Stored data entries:
=== Section Start ===

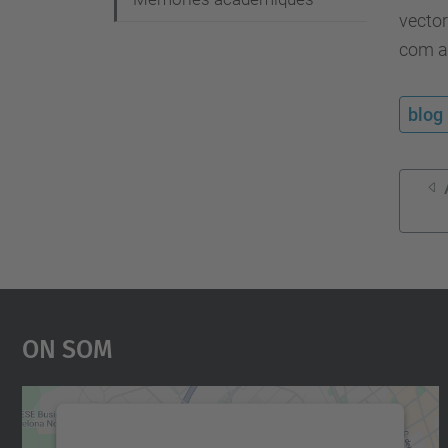
vector
com a
blog
On Som
Necessitem el vostre consentiment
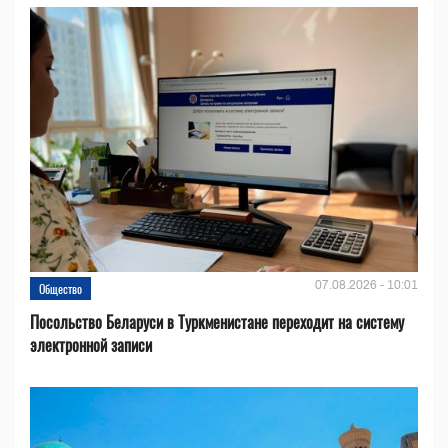
07.08.2026 - 10:01
Общество
Посольство Беларуси в Туркменистане переходит на систему
электронной записи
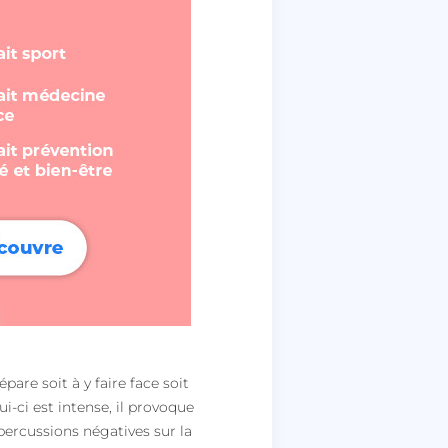
are soit à y faire face soit
i-ci est intense, il provoque
percussions négatives sur la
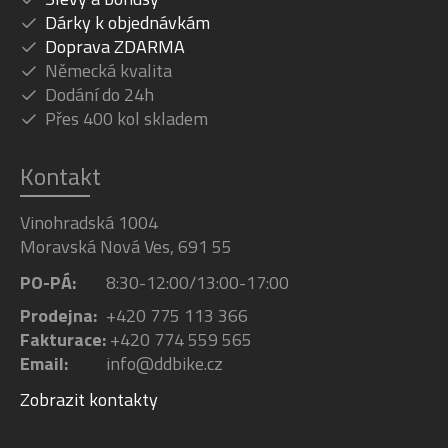
Dárky k objednávkám
Doprava ZDARMA
Německá kvalita
Dodání do 24h
Přes 400 kol skladem
Kontakt
Vinohradská 1004
Moravská Nová Ves, 691 55
PO-PÁ:
8:30-12:00/13:00-17:00
Prodejna:
+420 775 113 366
Fakturace:
+420 774 559 565
Email:
info@ddbike.cz
Zobrazit kontakty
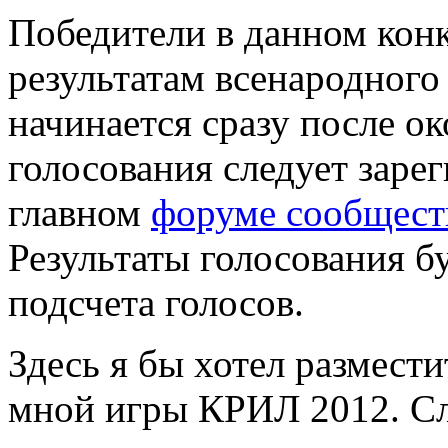
Победители в данном кон
результатам всенародного
начинается сразу после о
голосования следует заре
главном
форуме сообщест
Результаты голосования б
подсчета голосов.
Здесь я бы хотел размест
мной игры КРИЛ 2012. Сле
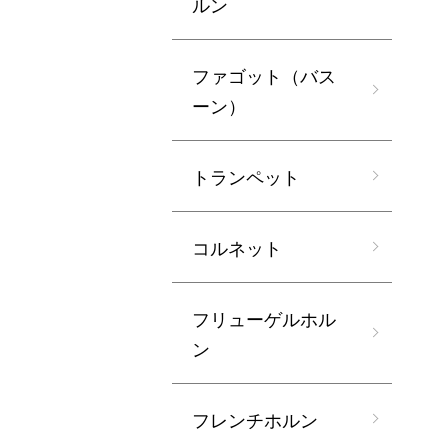
ルン
ファゴット（バス
ーン）
トランペット
コルネット
フリューゲルホル
ン
フレンチホルン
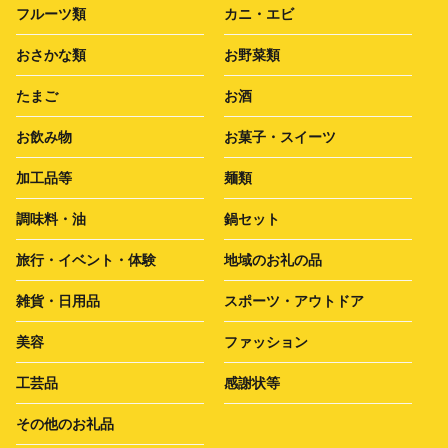
フルーツ類
カニ・エビ
おさかな類
お野菜類
たまご
お酒
お飲み物
お菓子・スイーツ
加工品等
麺類
調味料・油
鍋セット
旅行・イベント・体験
地域のお礼の品
雑貨・日用品
スポーツ・アウトドア
美容
ファッション
工芸品
感謝状等
その他のお礼品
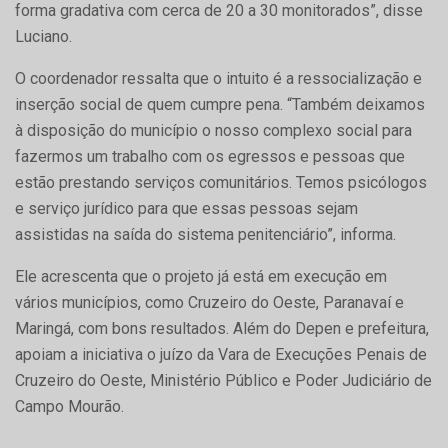
forma gradativa com cerca de 20 a 30 monitorados”, disse
Luciano.
O coordenador ressalta que o intuito é a ressocialização e
inserção social de quem cumpre pena. “Também deixamos
à disposição do município o nosso complexo social para
fazermos um trabalho com os egressos e pessoas que
estão prestando serviços comunitários. Temos psicólogos
e serviço jurídico para que essas pessoas sejam
assistidas na saída do sistema penitenciário”, informa.
Ele acrescenta que o projeto já está em execução em
vários municípios, como Cruzeiro do Oeste, Paranavaí e
Maringá, com bons resultados. Além do Depen e prefeitura,
apoiam a iniciativa o juízo da Vara de Execuções Penais de
Cruzeiro do Oeste, Ministério Público e Poder Judiciário de
Campo Mourão.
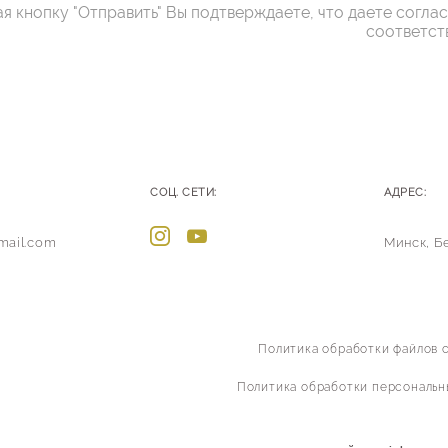
я кнопку "Отправить" Вы подтверждаете, что даете согла
соответст
СОЦ. СЕТИ:
АДРЕС:
mail.com
Минск, Б
Политика обработки файлов c
Политика обработки персональн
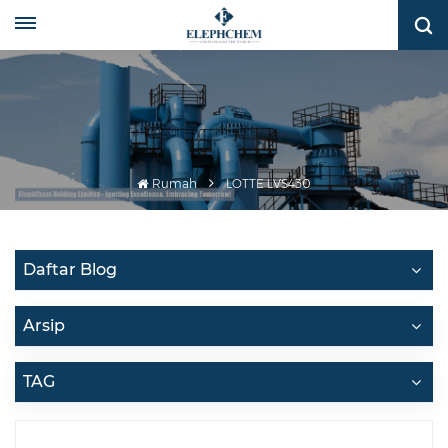
Rumah
LOTTE LVS430
Daftar Blog
Arsip
TAG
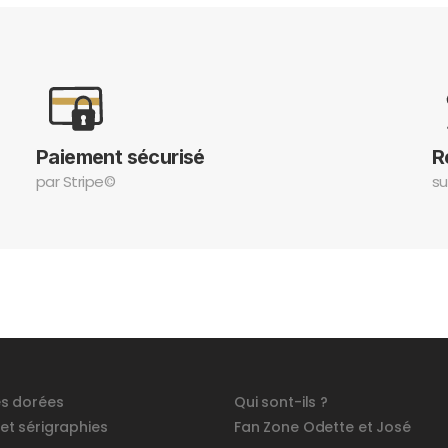
Paiement sécurisé
R
par Stripe©
su
és dorées
Qui sont-ils ?
 et sérigraphies
Fan Zone Odette et José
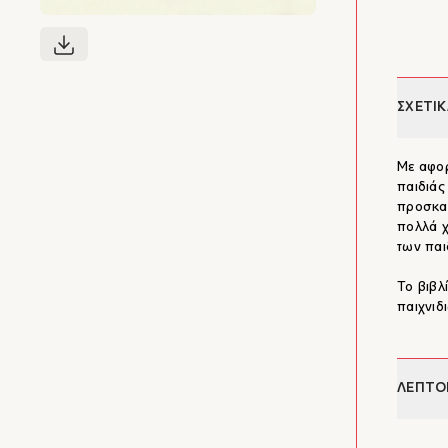
ΣΧΕΤΙΚ
Με αφορ
παιδιάς
προσκαλ
πολλά χ
των παι
Το βιβλ
παιχνιδ
ΛΕΠΤΟ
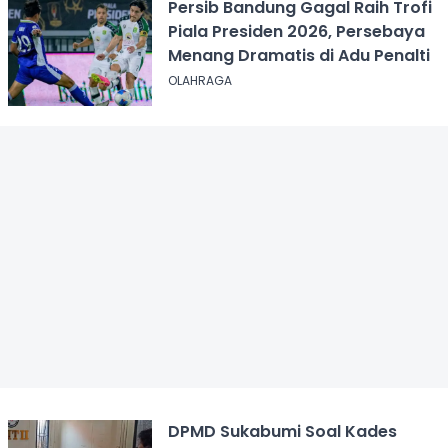
Persib Bandung Gagal Raih Trofi
Piala Presiden 2026, Persebaya
Menang Dramatis di Adu Penalti
OLAHRAGA
DPMD Sukabumi Soal Kades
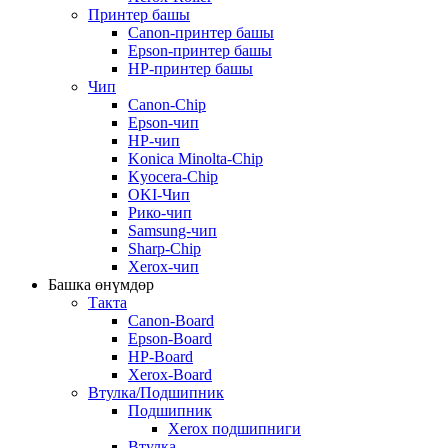
Принтер башы
Canon-принтер башы
Epson-принтер башы
HP-принтер башы
Чип
Canon-Chip
Epson-чип
HP-чип
Konica Minolta-Chip
Kyocera-Chip
OKI-Чип
Рико-чип
Samsung-чип
Sharp-Chip
Xerox-чип
Башка өнүмдөр
Такта
Canon-Board
Epson-Board
HP-Board
Xerox-Board
Втулка/Подшипник
Подшипник
Xerox подшипниги
Втулка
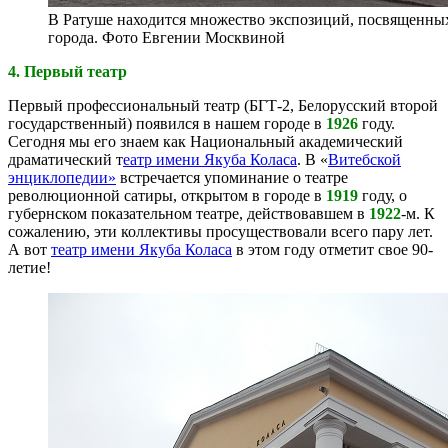
В Ратуше находится множество экспозиций, посвященны
города. Фото Евгении Москвиной
4. Первый театр
Первый профессиональный театр (БГТ-2, Белорусский второй
государственный) появился в нашем городе в
1926
году.
Сегодня мы его знаем как Национальный академический
драматический т
еатр имени Якуба Коласа
. В «
Витебской
энциклопедии»
встречается упоминание о театре
революционной сатиры, открытом в городе в
1919
году, о
губернском показательном театре, действовавшем в
1922
-м. К
сожалению, эти коллективы просуществовали всего пару лет.
А вот
театр имени Якуба Коласа
в этом году отметит свое 90-
летие!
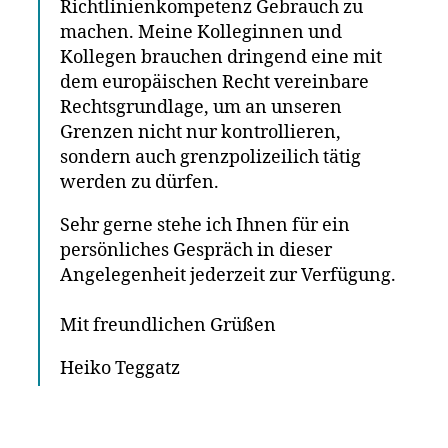
Richtlinienkompetenz Gebrauch zu
machen. Meine Kolleginnen und
Kollegen brauchen dringend eine mit
dem europäischen Recht vereinbare
Rechtsgrundlage, um an unseren
Grenzen nicht nur kontrollieren,
sondern auch grenzpolizeilich tätig
werden zu dürfen.
Sehr gerne stehe ich Ihnen für ein
persönliches Gespräch in dieser
Angelegenheit jederzeit zur Verfügung.
Mit freundlichen Grüßen
Heiko Teggatz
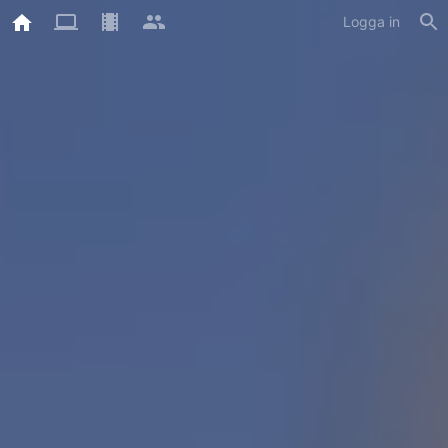
Logga in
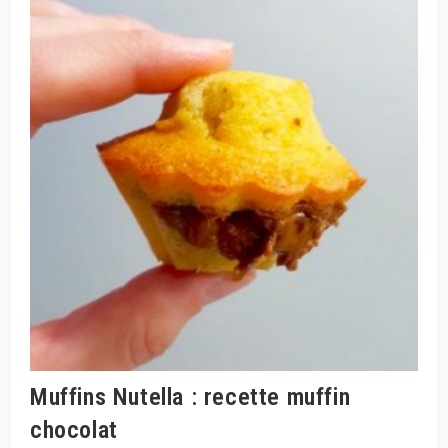
Muffins Nutella : recette muffin
chocolat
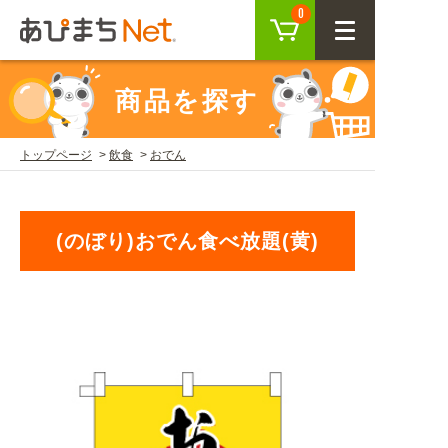
カート
0
CLOSE
商品を探す
会員登録
ログイン
トップページ
飲食
おでん
商品を探す
(のぼり)おでん食べ放題(黄)
SEARCH
KEYWORD
ご利用ガイド
USER GUIDE
ご利用ガイド トップ
注目キーワード
初めての方へ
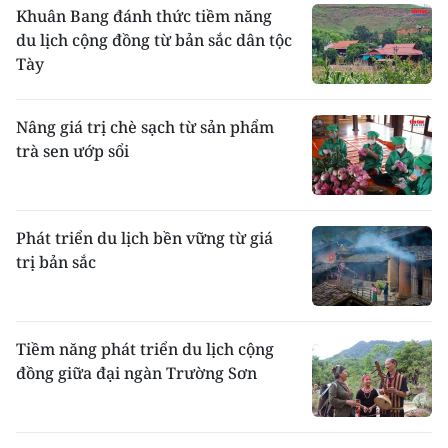
Khuân Bang đánh thức tiềm năng
du lịch cộng đồng từ bản sắc dân tộc
Tày
Nâng giá trị chè sạch từ sản phẩm
trà sen ướp sổi
Phát triển du lịch bền vững từ giá
trị bản sắc
Tiềm năng phát triển du lịch cộng
đồng giữa đại ngàn Trường Sơn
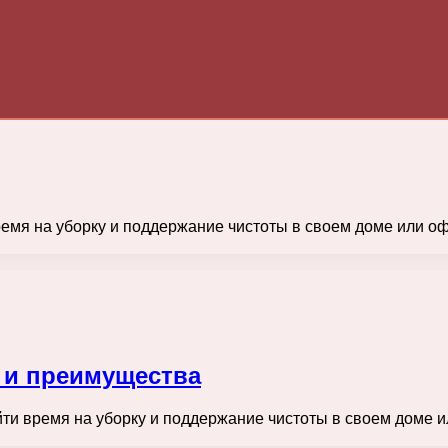
ремя на уборку и поддержание чистоты в своем доме или оф
 и преимущества
айти время на уборку и поддержание чистоты в своем доме 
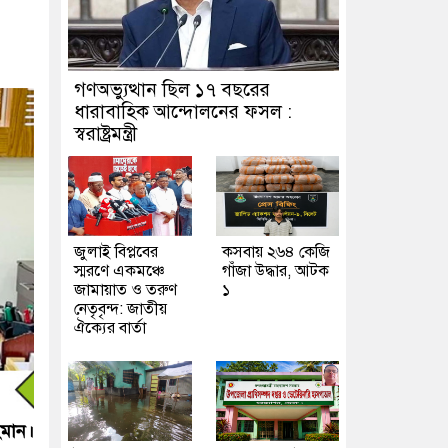
গণঅভ্যুত্থান ছিল ১৭ বছরের
ধারাবাহিক আন্দোলনের ফসল :
স্বরাষ্ট্রমন্ত্রী
জুলাই বিপ্লবের
কসবায় ২৬৪ কেজি
স্মরণে একমঞ্চে
গাঁজা উদ্ধার, আটক
জামায়াত ও তরুণ
১
নেতৃবৃন্দ: জাতীয়
ঐক্যের বার্তা
হমান।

=== Section End ===

Problem to work on ▸
Each line from the start of the entries above through the line with "et sérigraphies" should be duplicated exactly, leaving out the pictures.

Answer for this exercise ▸
vector
com a
blog
On Som
Necessitem el vostre consentiment
07.08.2026 - 10:01
Общество
Посольство Беларуси в Туркменистане переходит на систему
электронной записи
are soit à y faire face soit
i-ci est intense, il provoque
percussions négatives sur la
Dárky k objednávkám
Doprava ZDARMA
Německá kvalita
Dodání do 24h
Přes 400 kol skladem
Kontakt
Vinohradská 1004
Moravská Nová Ves, 691 55
PO-PÁ:
8:30-12:00/13:00-17:00
Prodejna:
+420 775 113 366
Fakturace:
+420 774 559 565
Email:
info@ddbike.cz
Zobrazit kontakty
Победители в данном кон
результатам всенародного
начинается сразу после о
голосования следует заре
главном
форуме сообщест
Результаты голосования б
подсчета голосов.
Здесь я бы хотел размест
мной игры КРИЛ 2012. Сле
ルン
ファゴット（バス
ーン）
トランペット
コルネット
フリューゲルホル
ン
フレンチホルン
フルーツ類
カニ・エビ
おさかな類
お野菜類
たまご
お酒
お飲み物
お菓子・スイーツ
加工品等
麺類
調味料・油
鍋セット
旅行・イベント・体験
地域のお礼の品
雑貨・日用品
スポーツ・アウトドア
美容
ファッション
工芸品
感謝状等
その他のお礼品
forma gradativa com cerca de 20 a 30 monitorados”, disse
Luciano.
O coordenador ressalta que o intuito é a ressocialização e
inserção social de quem cumpre pena. “Também deixamos
à disposição do município o nosso complexo social para
fazermos um trabalho com os egressos e pessoas que
estão prestando serviços comunitários. Temos psicólogos
e serviço jurídico para que essas pessoas sejam
assistidas na saída do sistema penitenciário”, informa.
Ele acrescenta que o projeto já está em execução em
vários municípios, como Cruzeiro do Oeste, Paranavaí e
Maringá, com bons resultados. Além do Depen e prefeitura,
apoiam a iniciativa o juízo da Vara de Execuções Penais de
Cruzeiro do Oeste, Ministério Público e Poder Judiciário de
Campo Mourão.
я кнопку "Отправить" Вы подтверждаете, что даете согла
соответст
СОЦ. СЕТИ:
АДРЕС:
mail.com
Минск, Б
Политика обработки файлов c
Политика обработки персональн
Rumah
LOTTE LVS430
Daftar Blog
Arsip
TAG
Paiement sécurisé
R
par Stripe©
su
és dorées
Qui sont-ils ?
 et sérigraphies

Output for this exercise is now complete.